• Your objective: Please write out each entry below exactly as given.

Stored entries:

-- Opening Marker --

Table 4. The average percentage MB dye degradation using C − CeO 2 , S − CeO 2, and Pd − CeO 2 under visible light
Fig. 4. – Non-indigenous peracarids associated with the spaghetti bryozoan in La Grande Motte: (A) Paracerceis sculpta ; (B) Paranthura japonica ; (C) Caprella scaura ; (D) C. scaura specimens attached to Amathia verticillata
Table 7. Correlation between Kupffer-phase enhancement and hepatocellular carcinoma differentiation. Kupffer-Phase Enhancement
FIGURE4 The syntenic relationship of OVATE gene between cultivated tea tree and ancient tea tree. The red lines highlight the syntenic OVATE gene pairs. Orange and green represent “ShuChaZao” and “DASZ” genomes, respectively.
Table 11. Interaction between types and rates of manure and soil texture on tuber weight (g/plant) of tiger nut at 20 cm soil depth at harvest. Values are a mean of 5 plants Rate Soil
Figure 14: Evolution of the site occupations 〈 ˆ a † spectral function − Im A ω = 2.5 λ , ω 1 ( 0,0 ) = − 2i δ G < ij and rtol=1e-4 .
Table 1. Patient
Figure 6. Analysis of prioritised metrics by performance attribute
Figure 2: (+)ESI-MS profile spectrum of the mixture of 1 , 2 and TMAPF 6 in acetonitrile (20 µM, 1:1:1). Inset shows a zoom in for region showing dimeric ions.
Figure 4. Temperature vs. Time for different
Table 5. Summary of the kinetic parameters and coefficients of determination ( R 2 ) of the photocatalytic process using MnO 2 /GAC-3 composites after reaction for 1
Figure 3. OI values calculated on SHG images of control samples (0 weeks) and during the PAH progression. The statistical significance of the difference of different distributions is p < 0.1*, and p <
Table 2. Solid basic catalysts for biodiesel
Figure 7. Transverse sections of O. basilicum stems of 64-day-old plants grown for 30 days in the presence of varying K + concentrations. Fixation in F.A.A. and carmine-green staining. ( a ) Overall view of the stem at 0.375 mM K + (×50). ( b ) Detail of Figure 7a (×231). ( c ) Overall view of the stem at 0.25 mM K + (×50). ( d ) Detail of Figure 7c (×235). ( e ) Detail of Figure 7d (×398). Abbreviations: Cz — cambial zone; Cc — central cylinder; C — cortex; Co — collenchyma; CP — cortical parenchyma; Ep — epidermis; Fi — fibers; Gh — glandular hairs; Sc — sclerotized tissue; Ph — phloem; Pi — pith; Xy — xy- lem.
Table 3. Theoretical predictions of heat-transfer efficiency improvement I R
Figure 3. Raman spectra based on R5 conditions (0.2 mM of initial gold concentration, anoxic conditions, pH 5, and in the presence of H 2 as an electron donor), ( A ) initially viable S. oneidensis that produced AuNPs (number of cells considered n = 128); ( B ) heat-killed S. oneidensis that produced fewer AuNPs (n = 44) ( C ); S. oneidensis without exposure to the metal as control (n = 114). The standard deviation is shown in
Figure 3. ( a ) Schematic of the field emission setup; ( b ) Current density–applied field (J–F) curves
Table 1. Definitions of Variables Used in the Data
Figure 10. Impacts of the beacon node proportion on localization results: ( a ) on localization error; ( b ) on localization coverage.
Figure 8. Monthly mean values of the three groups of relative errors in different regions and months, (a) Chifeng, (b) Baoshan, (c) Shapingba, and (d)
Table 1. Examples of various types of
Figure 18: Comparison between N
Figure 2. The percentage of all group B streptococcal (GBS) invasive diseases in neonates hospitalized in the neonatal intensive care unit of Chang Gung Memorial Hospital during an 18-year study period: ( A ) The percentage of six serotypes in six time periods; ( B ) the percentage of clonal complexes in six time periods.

-- Closing Marker --

• Result of the task:
Table 4. The average percentage MB dye degradation using C − CeO 2 , S − CeO 2, and Pd − CeO 2 under visible light
Fig. 4. – Non-indigenous peracarids associated with the spaghetti bryozoan in La Grande Motte: (A) Paracerceis sculpta ; (B) Paranthura japonica ; (C) Caprella scaura ; (D) C. scaura specimens attached to Amathia verticillata
Table 7. Correlation between Kupffer-phase enhancement and hepatocellular carcinoma differentiation. Kupffer-Phase Enhancement
FIGURE4 The syntenic relationship of OVATE gene between cultivated tea tree and ancient tea tree. The red lines highlight the syntenic OVATE gene pairs. Orange and green represent “ShuChaZao” and “DASZ” genomes, respectively.
Table 11. Interaction between types and rates of manure and soil texture on tuber weight (g/plant) of tiger nut at 20 cm soil depth at harvest. Values are a mean of 5 plants Rate Soil
Figure 14: Evolution of the site occupations 〈 ˆ a † spectral function − Im A ω = 2.5 λ , ω 1 ( 0,0 ) = − 2i δ G < ij and rtol=1e-4 .
Table 1. Patient
Figure 6. Analysis of prioritised metrics by performance attribute
Figure 2: (+)ESI-MS profile spectrum of the mixture of 1 , 2 and TMAPF 6 in acetonitrile (20 µM, 1:1:1). Inset shows a zoom in for region showing dimeric ions.
Figure 4. Temperature vs. Time for different
Table 5. Summary of the kinetic parameters and coefficients of determination ( R 2 ) of the photocatalytic process using MnO 2 /GAC-3 composites after reaction for 1
Figure 3. OI values calculated on SHG images of control samples (0 weeks) and during the PAH progression. The statistical significance of the difference of different distributions is p < 0.1*, and p <
Table 2. Solid basic catalysts for biodiesel
Figure 7. Transverse sections of O. basilicum stems of 64-day-old plants grown for 30 days in the presence of varying K + concentrations. Fixation in F.A.A. and carmine-green staining. ( a ) Overall view of the stem at 0.375 mM K + (×50). ( b ) Detail of Figure 7a (×231). ( c ) Overall view of the stem at 0.25 mM K + (×50). ( d ) Detail of Figure 7c (×235). ( e ) Detail of Figure 7d (×398). Abbreviations: Cz — cambial zone; Cc — central cylinder; C — cortex; Co — collenchyma; CP — cortical parenchyma; Ep — epidermis; Fi — fibers; Gh — glandular hairs; Sc — sclerotized tissue; Ph — phloem; Pi — pith; Xy — xy- lem.
Table 3. Theoretical predictions of heat-transfer efficiency improvement I R
Figure 3. Raman spectra based on R5 conditions (0.2 mM of initial gold concentration, anoxic conditions, pH 5, and in the presence of H 2 as an electron donor), ( A ) initially viable S. oneidensis that produced AuNPs (number of cells considered n = 128); ( B ) heat-killed S. oneidensis that produced fewer AuNPs (n = 44) ( C ); S. oneidensis without exposure to the metal as control (n = 114). The standard deviation is shown in
Figure 3. ( a ) Schematic of the field emission setup; ( b ) Current density–applied field (J–F) curves
Table 1. Definitions of Variables Used in the Data
Figure 10. Impacts of the beacon node proportion on localization results: ( a ) on localization error; ( b ) on localization coverage.
Figure 8. Monthly mean values of the three groups of relative errors in different regions and months, (a) Chifeng, (b) Baoshan, (c) Shapingba, and (d)
Table 1. Examples of various types of
Figure 18: Comparison between N
Figure 2. The percentage of all group B streptococcal (GBS) invasive diseases in neonates hospitalized in the neonatal intensive care unit of Chang Gung Memorial Hospital during an 18-year study period: ( A ) The percentage of six serotypes in six time periods; ( B ) the percentage of clonal complexes in six time periods.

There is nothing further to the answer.